Many organizations have the wrong expectations when hiring security leaders. Some look at it as a checkbox requirement to meet their third party security requirements… but not really looking for effective security (which requires change). Some others are expecting this security person will come in and magically make everything secure, without additional budget, tools, actual change, or support.
If you want security, things will need to change, even if gradually. Status quo will not work.
So when you hire a security person, but they’re not allowed to do what they’ve been hired to do, it’s pretty frustrating.
We sometimes call them this the Token Security Hire. This position is usually setup for failure.
This issue came up in a recent Slack community discussion. Many of us in the field know how to tell if a position is setup for failure or no growth.
Here are some signs:
Tasked with security management, but not allowed to hire anyone, no budget, no tools, etc.

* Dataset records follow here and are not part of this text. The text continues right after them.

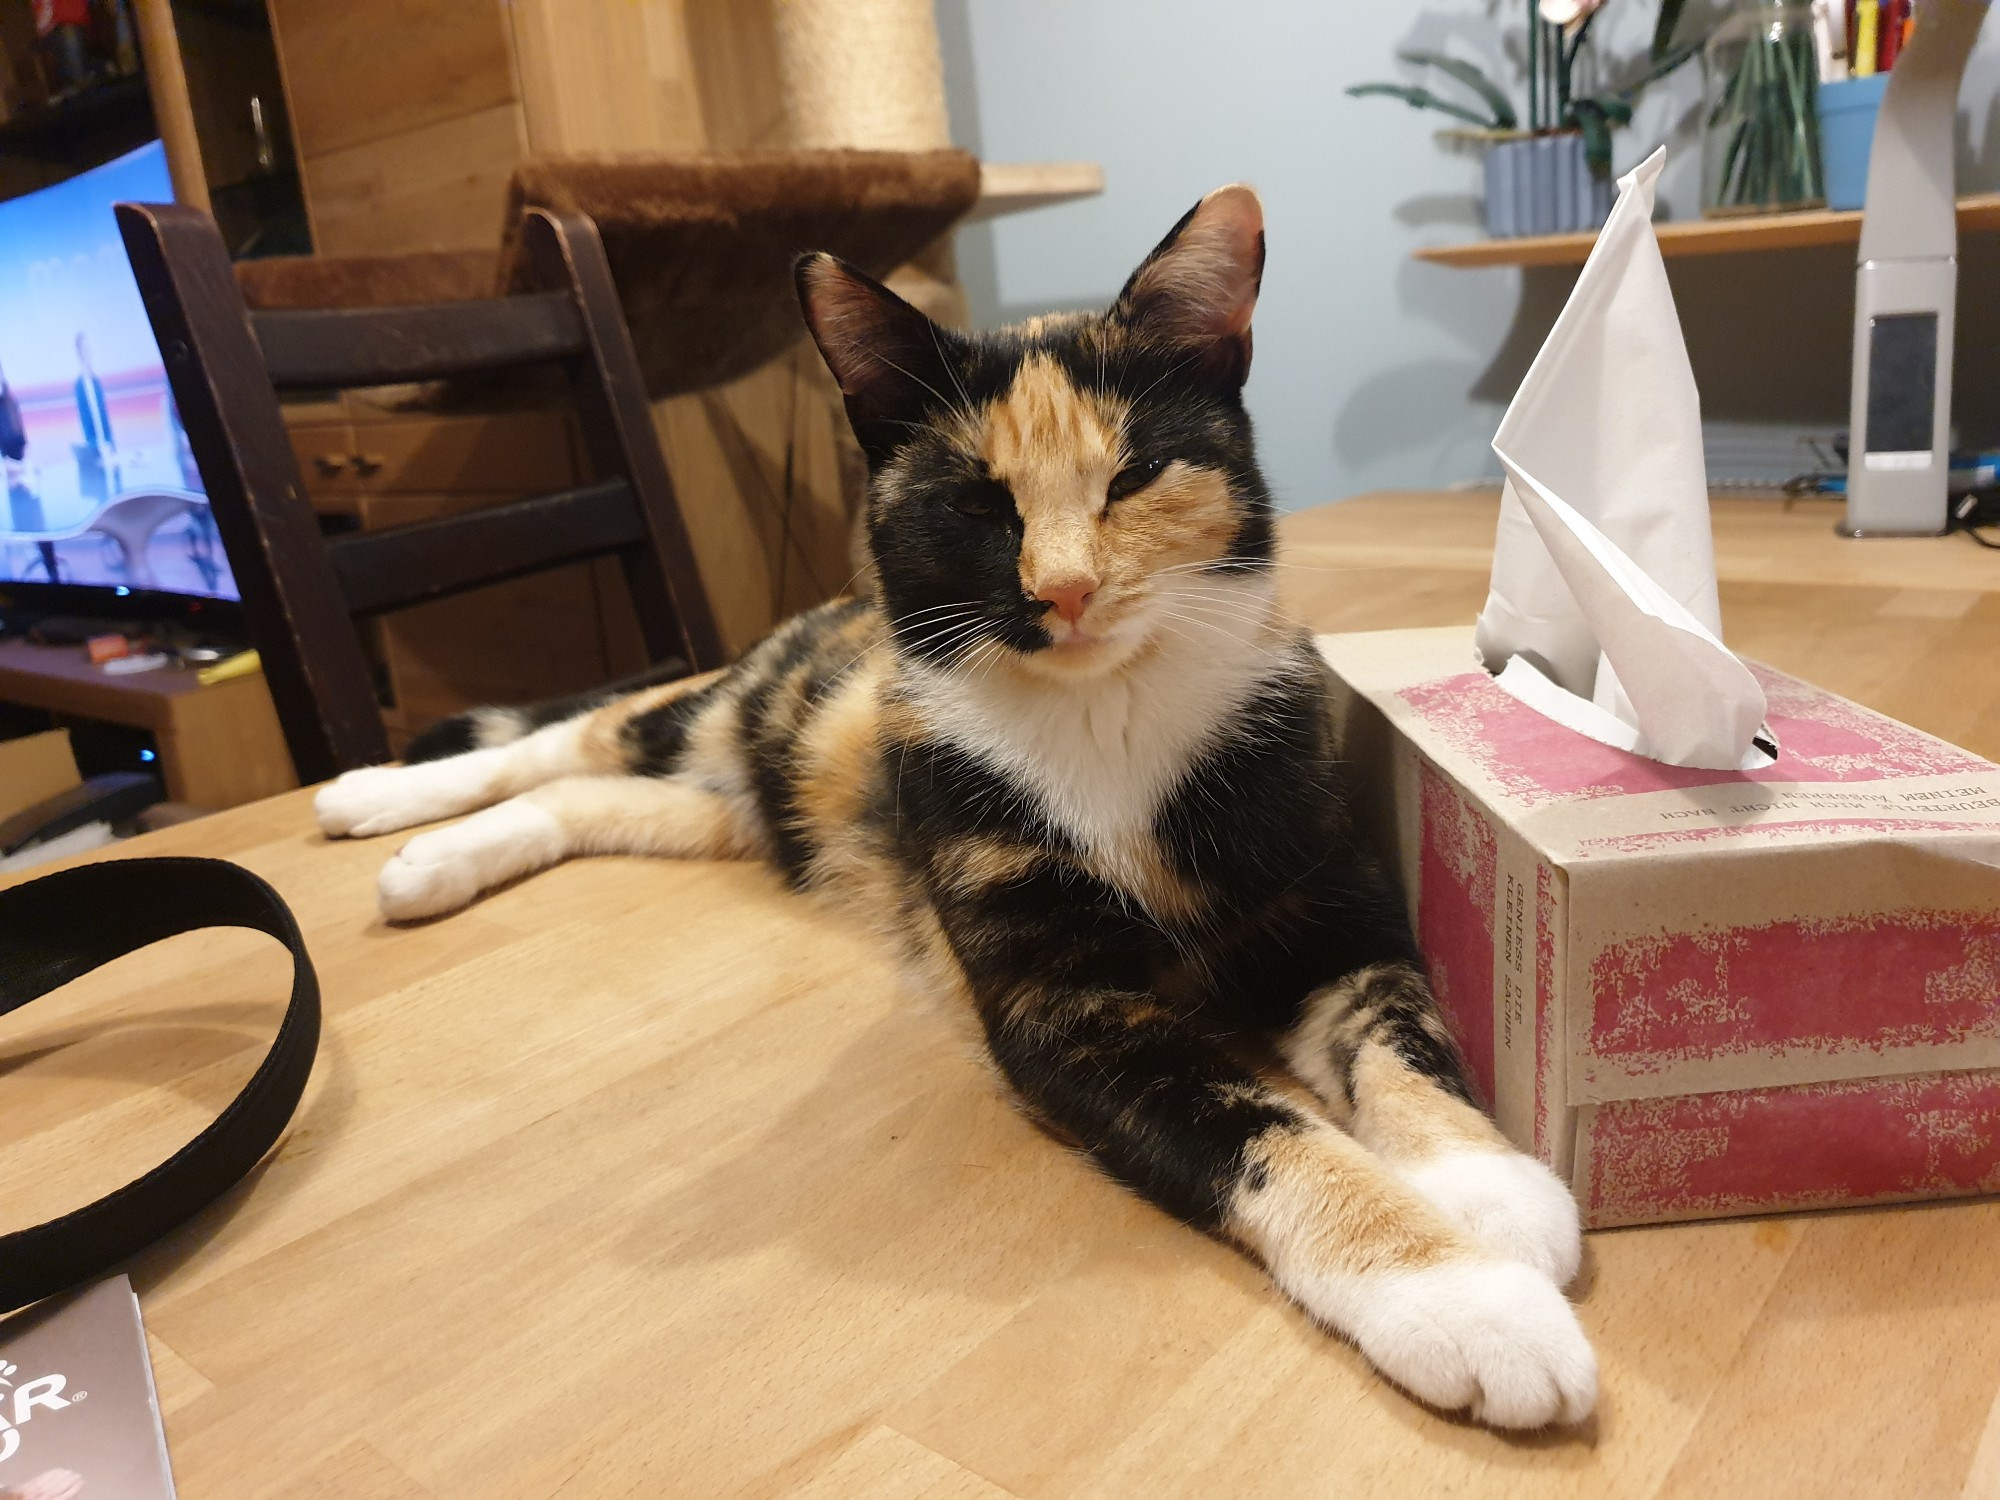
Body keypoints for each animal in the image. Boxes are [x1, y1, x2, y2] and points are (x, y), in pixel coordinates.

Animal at [316, 188, 1592, 1432]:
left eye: (1133, 475)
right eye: (978, 503)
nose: (1063, 590)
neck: (1105, 717)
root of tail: (797, 628)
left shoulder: (1326, 893)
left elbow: (1399, 1028)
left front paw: (1489, 1191)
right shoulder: (1058, 1011)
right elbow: (1263, 1132)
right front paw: (1468, 1304)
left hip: (750, 814)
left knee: (591, 795)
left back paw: (434, 863)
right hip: (732, 724)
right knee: (572, 740)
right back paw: (384, 802)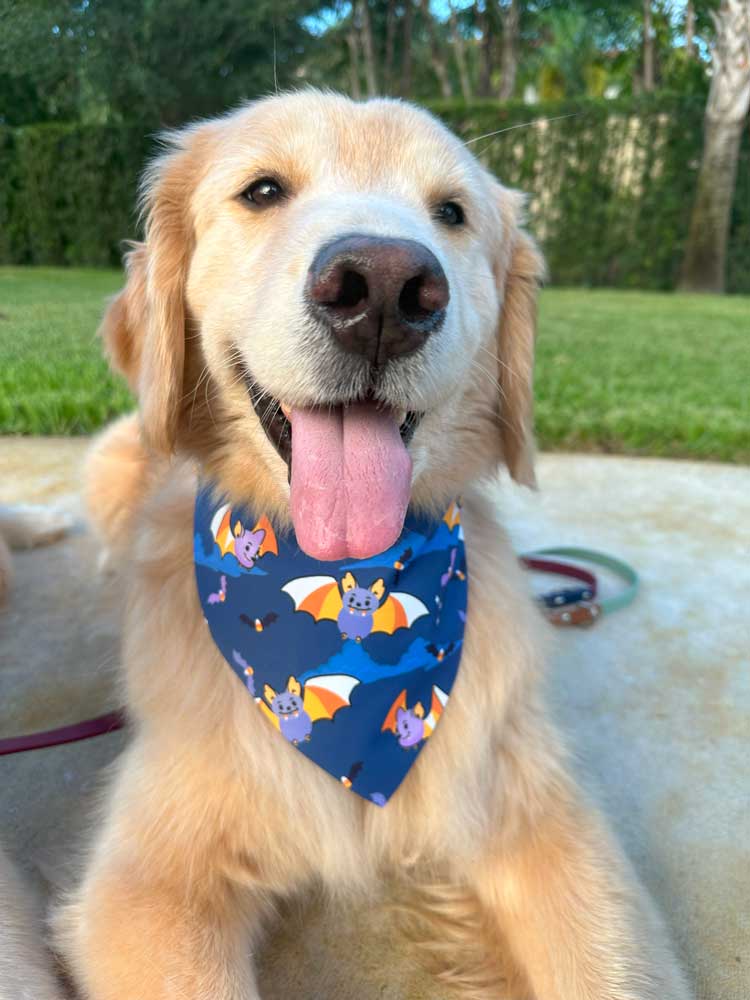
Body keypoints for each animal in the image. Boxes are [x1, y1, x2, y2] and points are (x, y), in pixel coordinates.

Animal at [51, 94, 692, 1000]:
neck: (346, 568)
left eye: (452, 212)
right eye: (262, 189)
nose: (385, 287)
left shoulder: (545, 824)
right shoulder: (146, 886)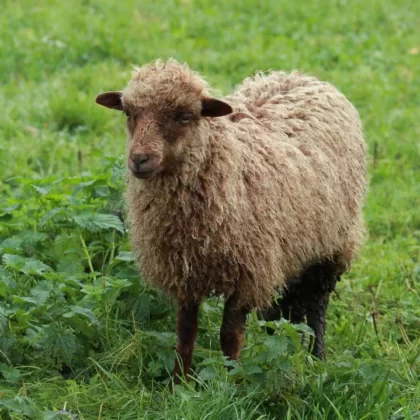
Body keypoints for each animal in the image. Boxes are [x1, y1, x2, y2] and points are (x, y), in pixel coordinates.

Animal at [96, 59, 368, 384]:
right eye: (129, 113)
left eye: (184, 116)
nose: (139, 159)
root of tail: (302, 76)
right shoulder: (186, 272)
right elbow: (185, 334)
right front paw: (179, 383)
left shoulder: (248, 272)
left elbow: (229, 336)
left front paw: (231, 383)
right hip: (292, 248)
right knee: (284, 311)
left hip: (332, 244)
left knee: (316, 307)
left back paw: (317, 358)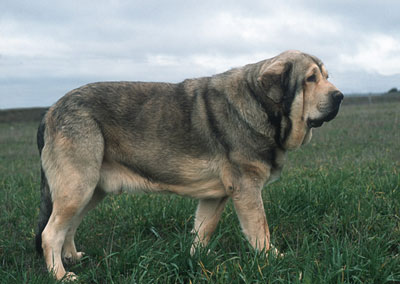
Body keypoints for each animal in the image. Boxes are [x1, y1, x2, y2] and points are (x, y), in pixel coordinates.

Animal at [36, 50, 344, 280]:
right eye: (311, 78)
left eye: (326, 77)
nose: (340, 96)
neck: (261, 104)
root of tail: (50, 111)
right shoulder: (247, 189)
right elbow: (260, 231)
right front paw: (273, 259)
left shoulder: (215, 197)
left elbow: (202, 232)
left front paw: (199, 261)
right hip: (78, 187)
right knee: (50, 233)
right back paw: (60, 275)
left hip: (90, 190)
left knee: (69, 227)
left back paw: (71, 257)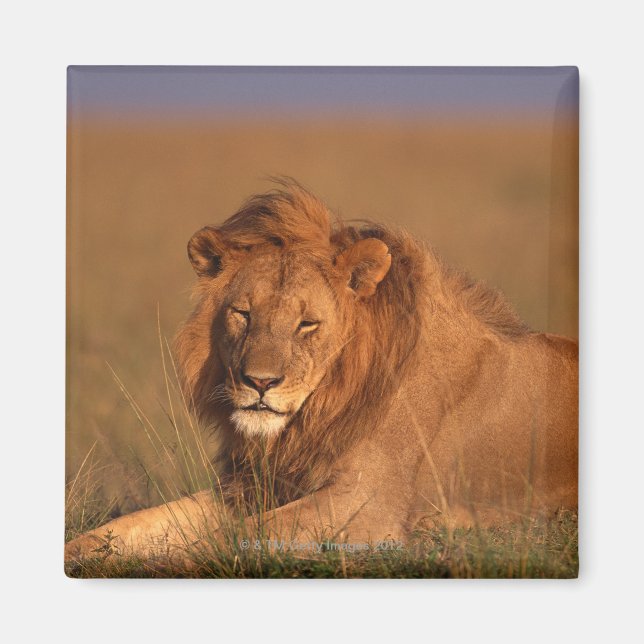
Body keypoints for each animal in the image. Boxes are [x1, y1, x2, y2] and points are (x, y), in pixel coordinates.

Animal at [65, 180, 578, 564]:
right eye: (243, 314)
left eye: (306, 324)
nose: (260, 383)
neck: (321, 410)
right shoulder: (251, 487)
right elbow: (134, 525)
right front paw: (79, 552)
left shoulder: (369, 507)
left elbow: (229, 538)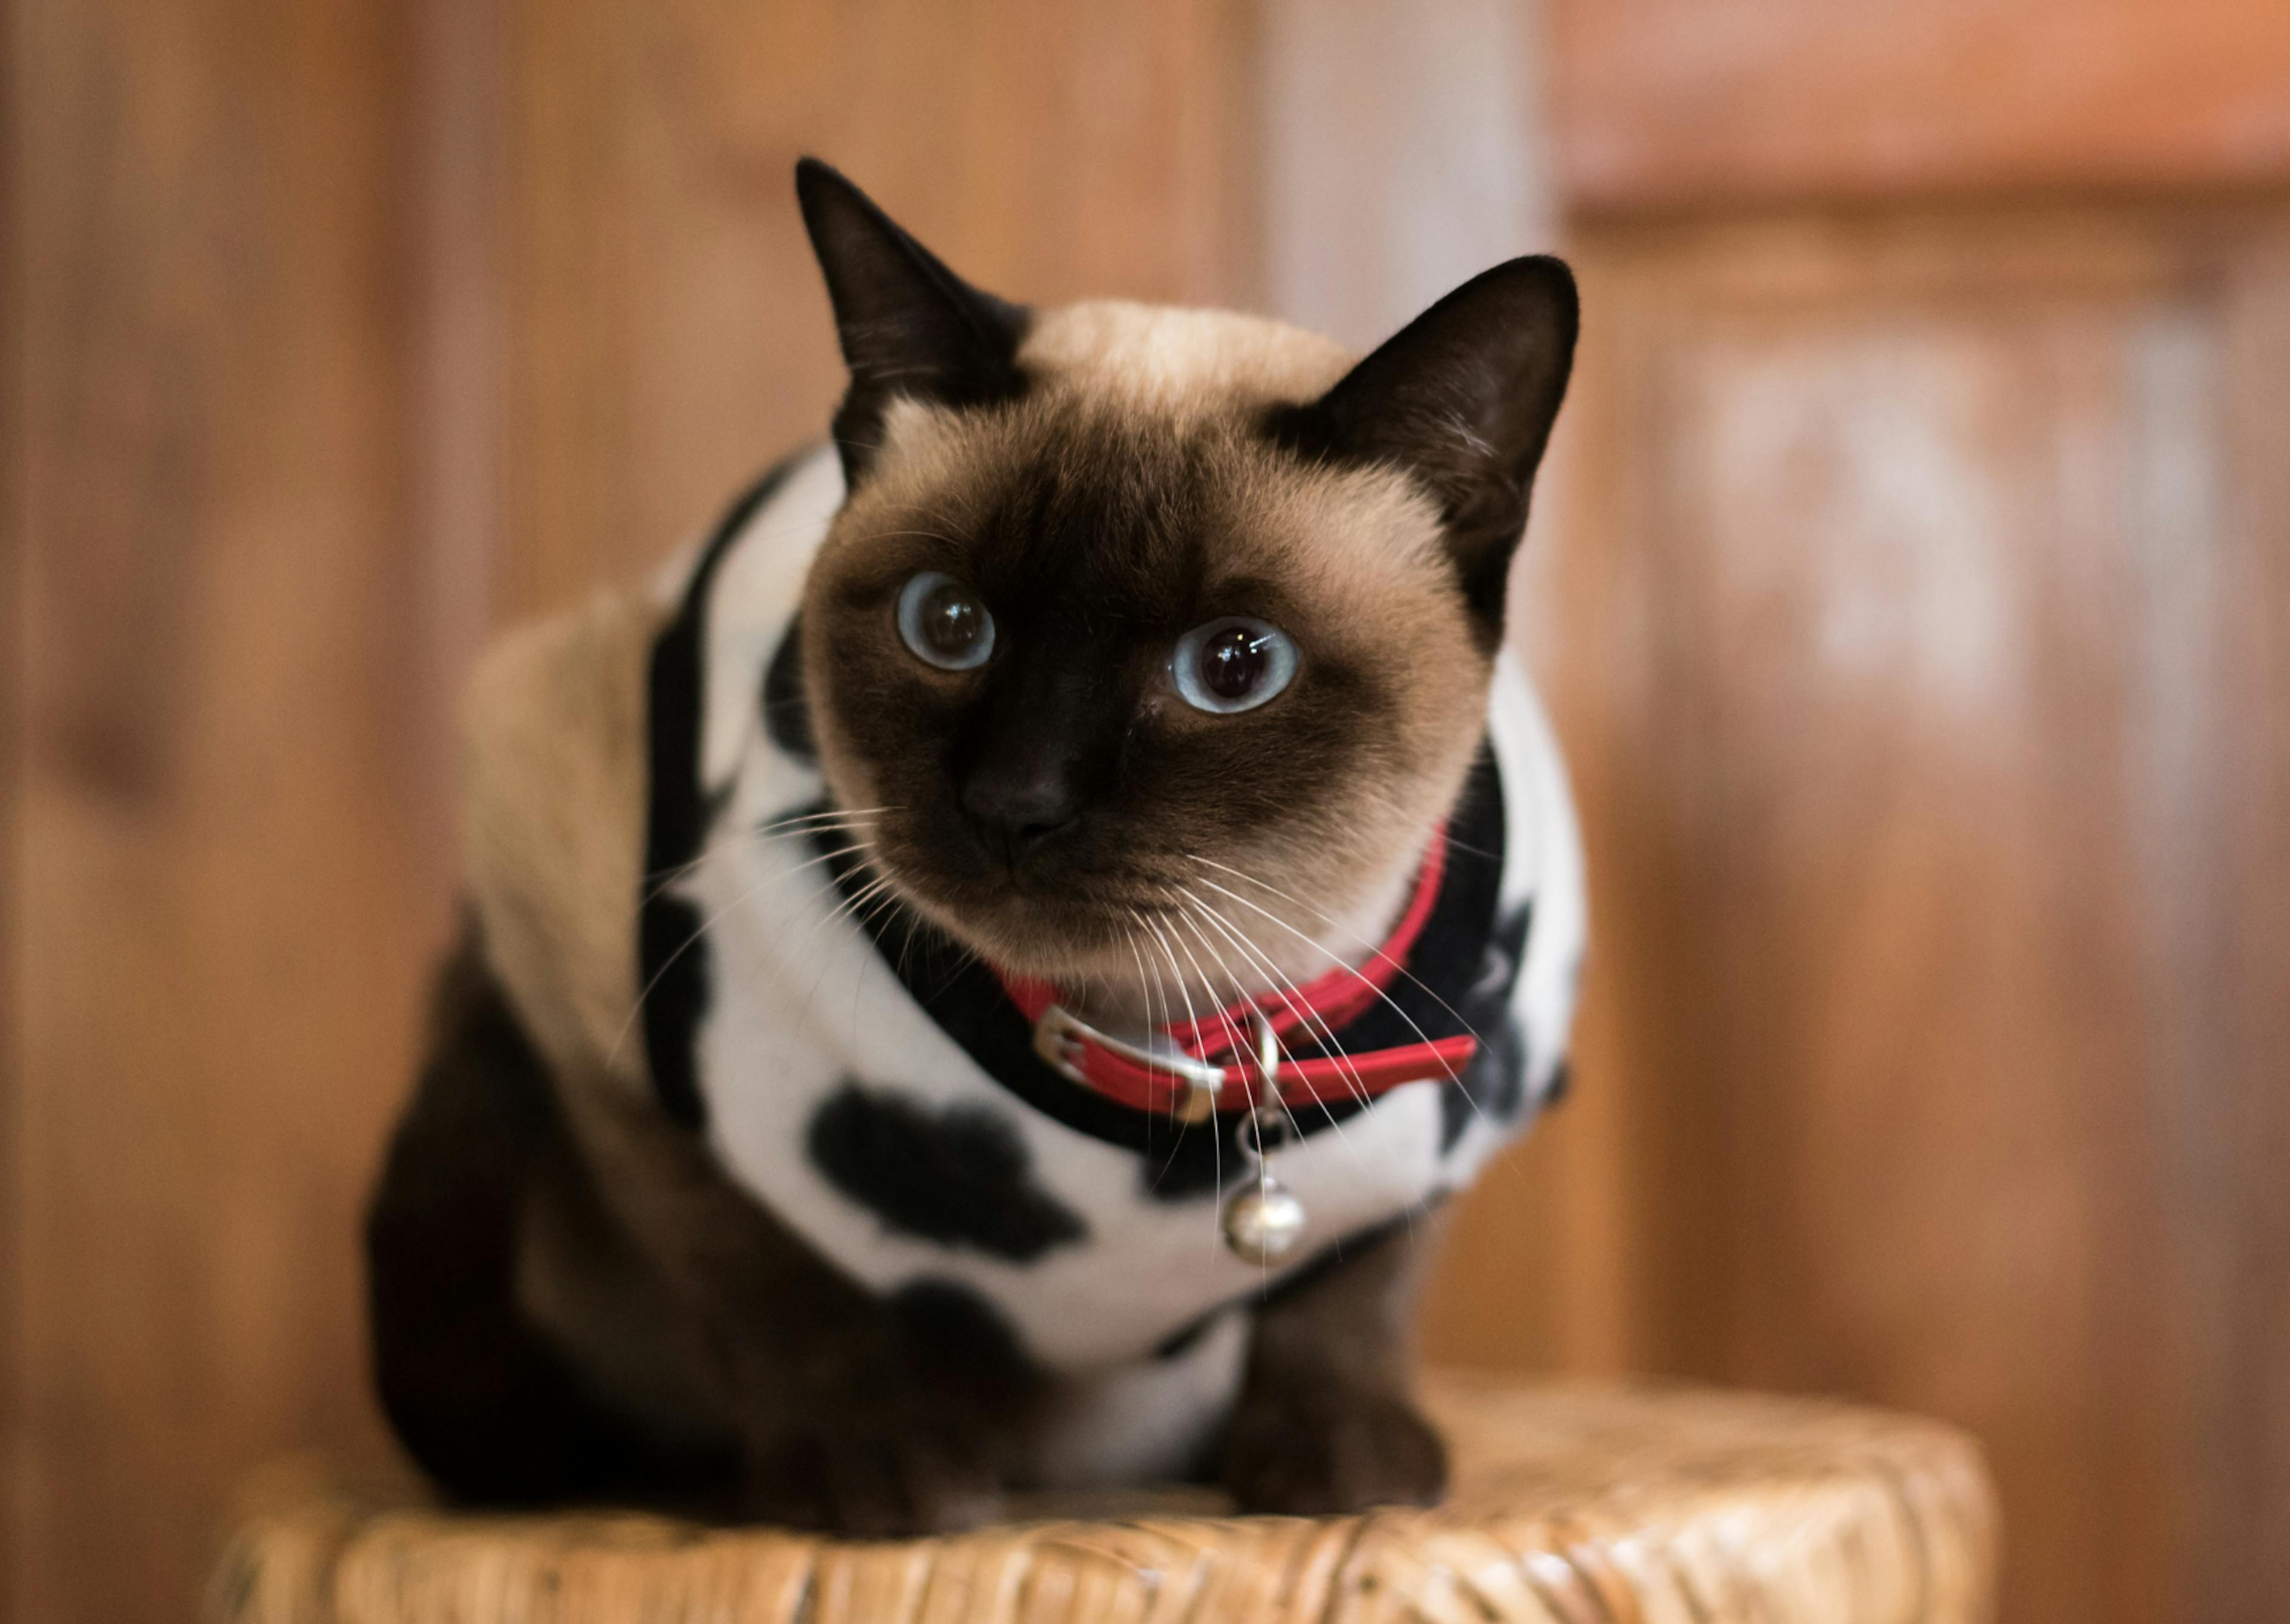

Customer facing only... not really working with internal teams. Often put in an unethical position to say things are secure when they're not
Gets tons of pushback from their own manager, security recommendation ignored, or even blatantly broken.
Unfortunately, this is very common in the industry. Sometimes it’s due to a lack of education on what security really is, sometimes it’s laziness to go past the status quo, and sometimes it goes into the unethical… or a combination of all of the above.
Security people want to do good work. Let’s set them up for success and avoid the status quo.